DESCRIPTION OF SYMBOLS 1 Speaker 2 Vibration transmission means 3 Sound generator 4 Vibration generation means

Claims (3)

A speaker device in which vibration generating means is provided at an end of the vibration transmitting means, and vibration generated by the vibration generating means is transmitted to the sound generating body by the vibration transmitting means and radiated from the sound generating body as sound, The vibration transmitting means can be provided with a plurality of the sound generators at appropriate positions, and is formed by a rod-like body having a fiber structure for transmitting vibrations, and the sound generator is formed in a curved surface.
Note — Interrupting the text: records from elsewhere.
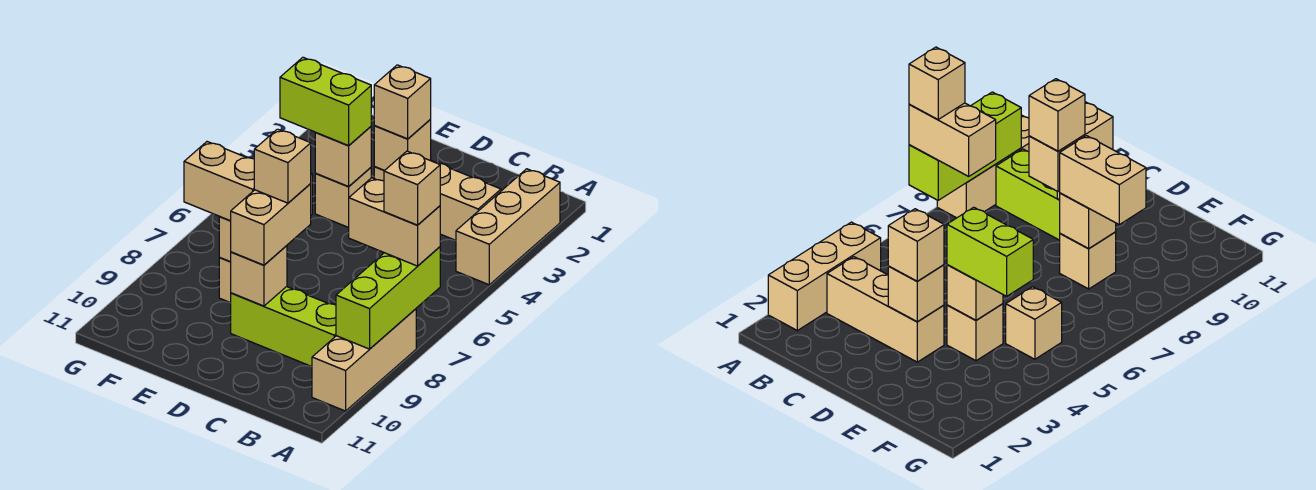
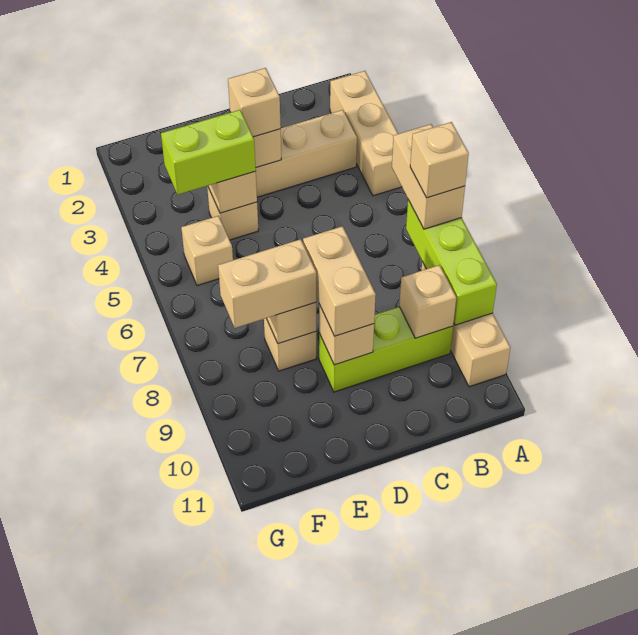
tan brick A7:B7 level 3 -> tan brick A6:A7 level 3
tan brick D8 level 4 -> tan brick B9 level 2

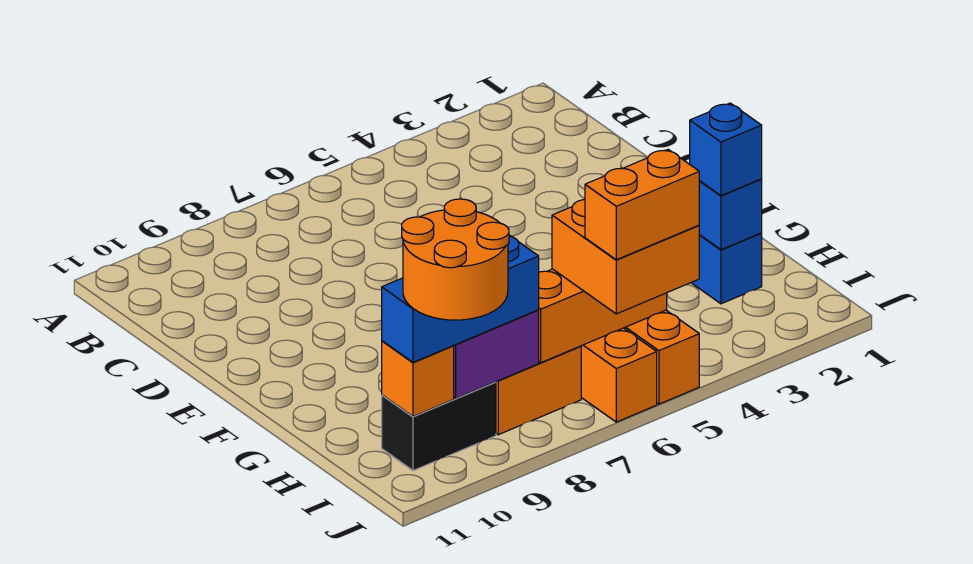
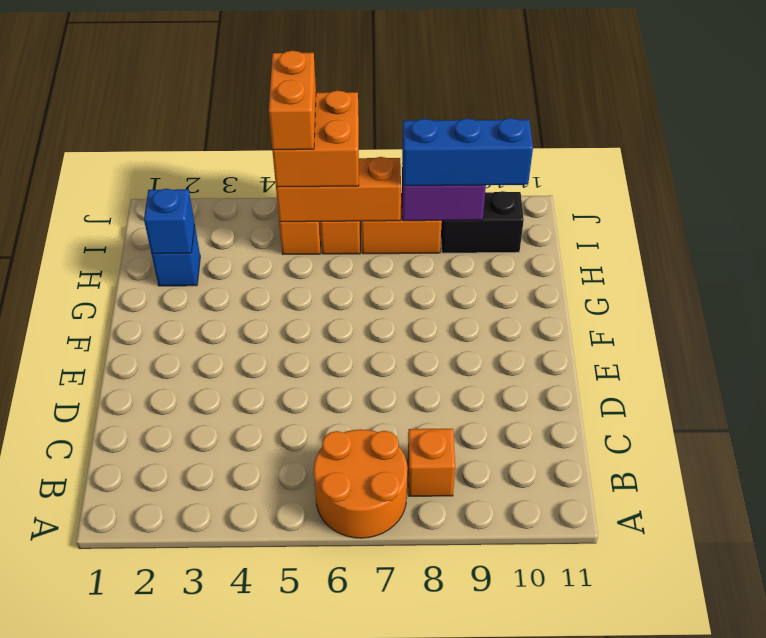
blue brick H2 level 3 -> none
orange round brick I9:J10 level 4 -> orange round brick A6:B7 level 1
orange brick I10 level 2 -> orange brick B8 level 1
orange brick J5:J6 level 4 -> orange brick I5:J5 level 4

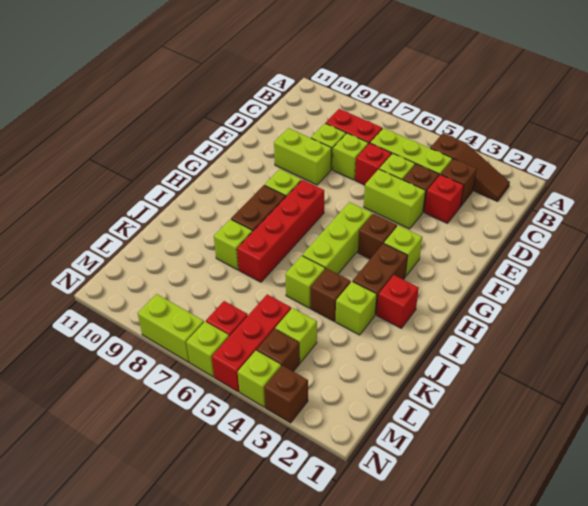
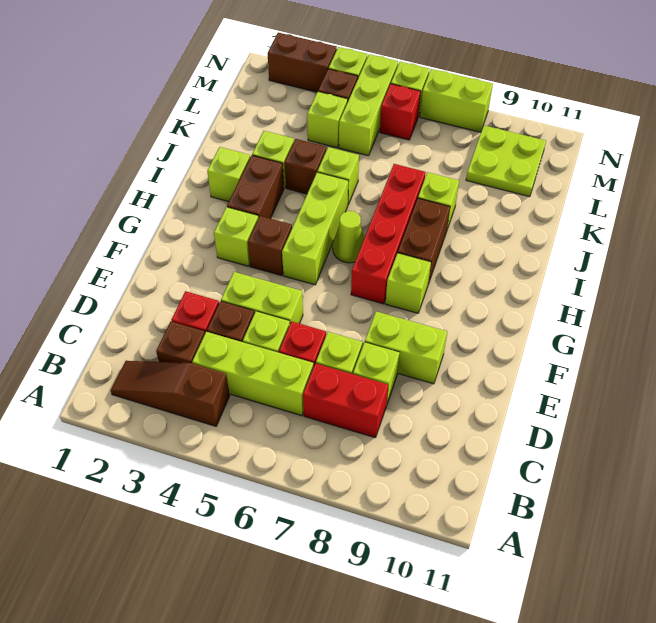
none -> lime cone H6 level 1
red brick I2 level 1 -> lime brick I2 level 1
red brick L5:N5 level 1 -> lime brick L5:N5 level 1
none -> lime plate L9:M10 level 1
brown brick N3 level 1 -> brown brick N2:N3 level 1

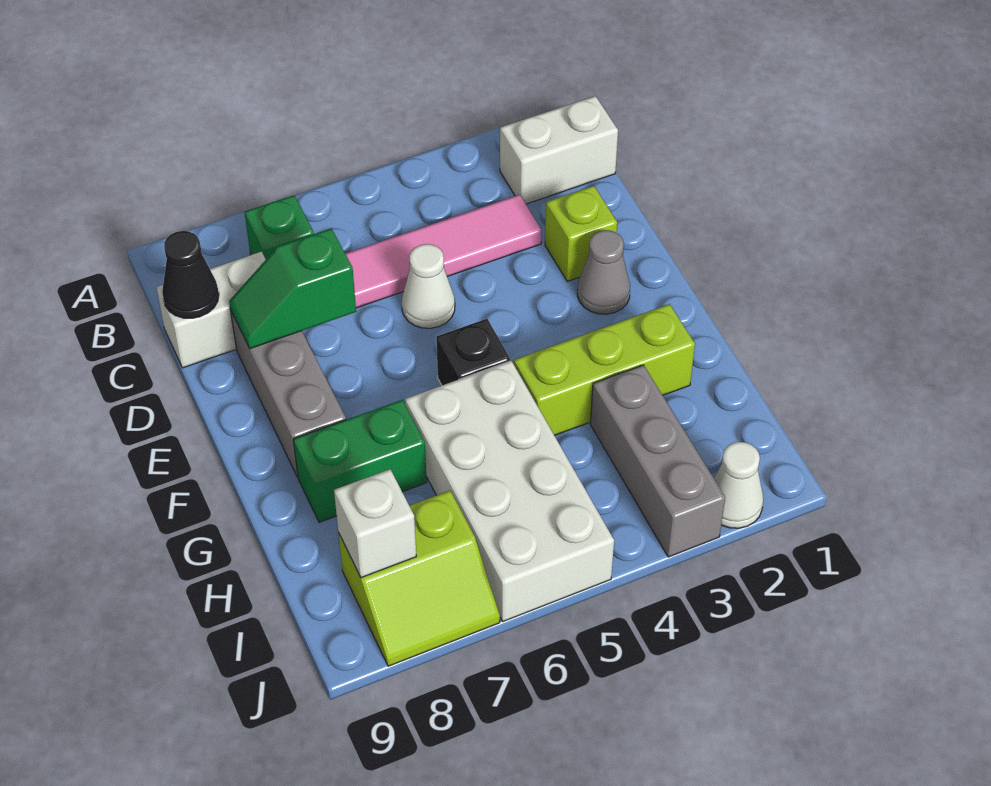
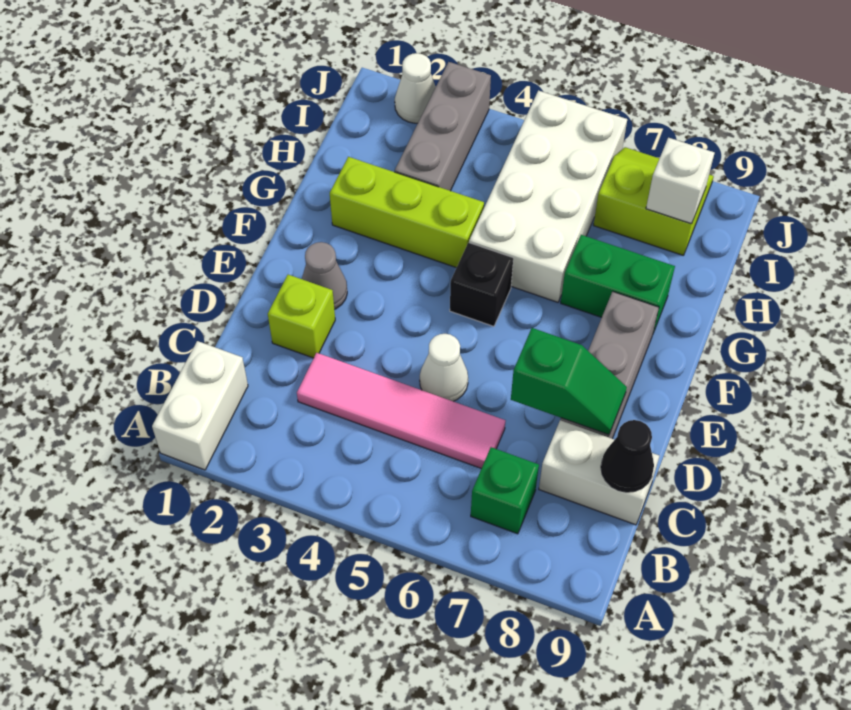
white brick B1:B2 level 1 -> white brick A1:B1 level 1

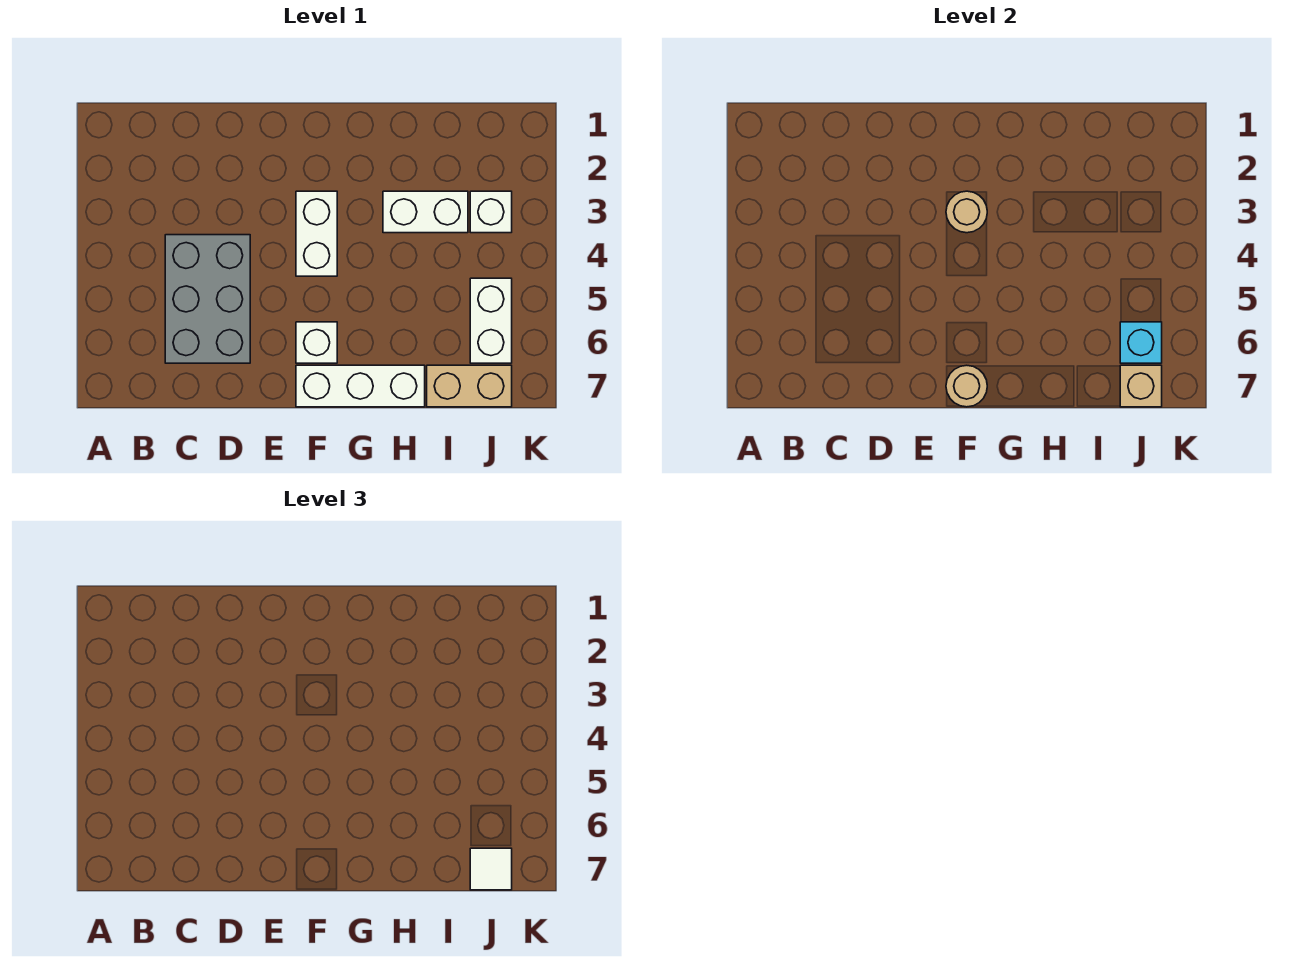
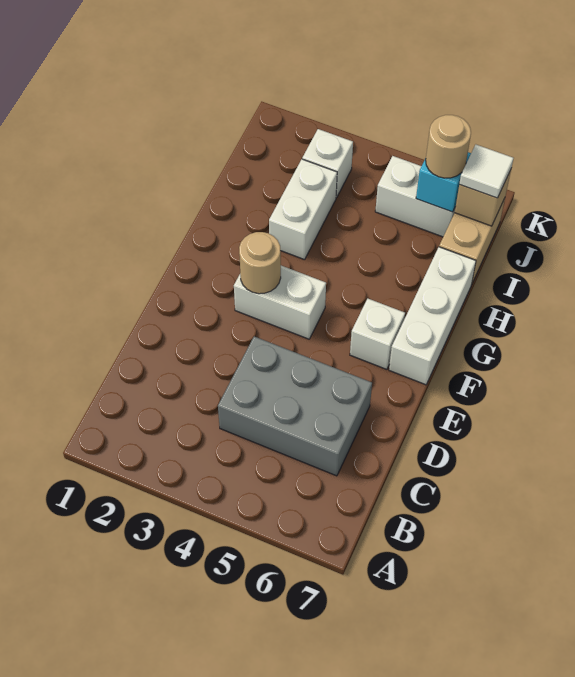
tan round brick F7 level 2 -> tan round brick J6 level 3

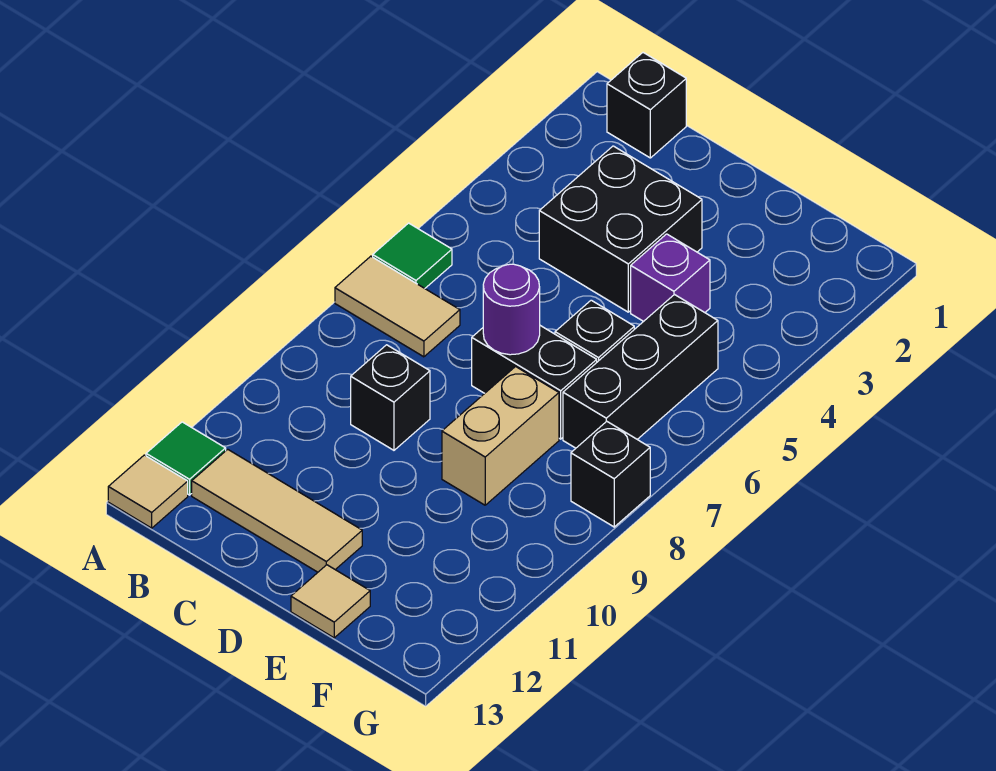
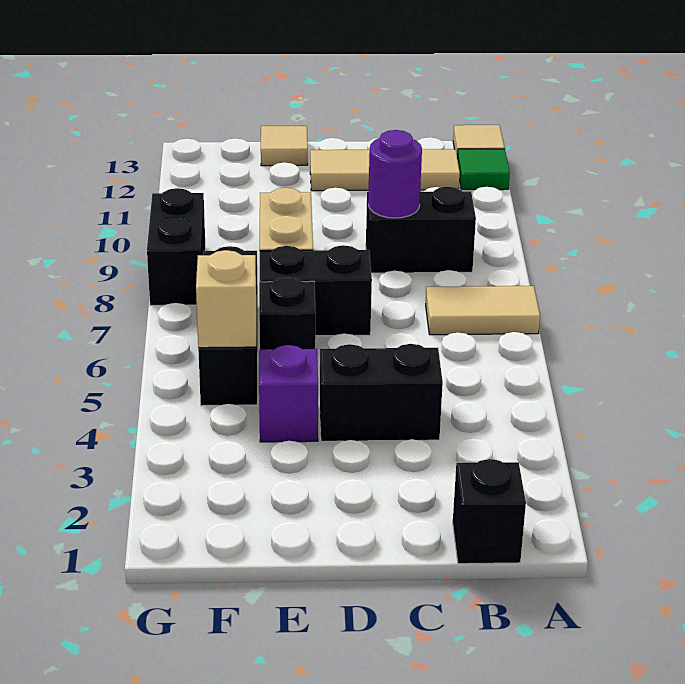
green tile A6 level 1 -> none
black brick C3:D4 level 1 -> black brick C4:D4 level 1
black brick C9 level 1 -> black brick B9:C9 level 1
purple round brick D7 level 2 -> purple round brick C9 level 2
none -> tan brick F5 level 2
black brick G8 level 1 -> black brick G8:G9 level 1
A speaker device provided with at least one of the sound generators , wherein an amplifying means having a free end is provided at a tip of a driving means provided in the vibration generating means, and the amplifying fixed means provided on the unit, this said the fixing means are coupling means for coupling said vibration transmitting means to said vibration generating means in the vicinity of the center axis near the vibration is provided The speaker apparatus according to claim.   2. The speaker device according to claim 1, wherein the vibration transmitting means is formed of an air-drying material of a plant stem, leaf, branch, epidermis, or wood part, and a groove for detachably attaching the sound generator is formed.   The speaker device according to claim 1, wherein the sound generator has a fiber structure.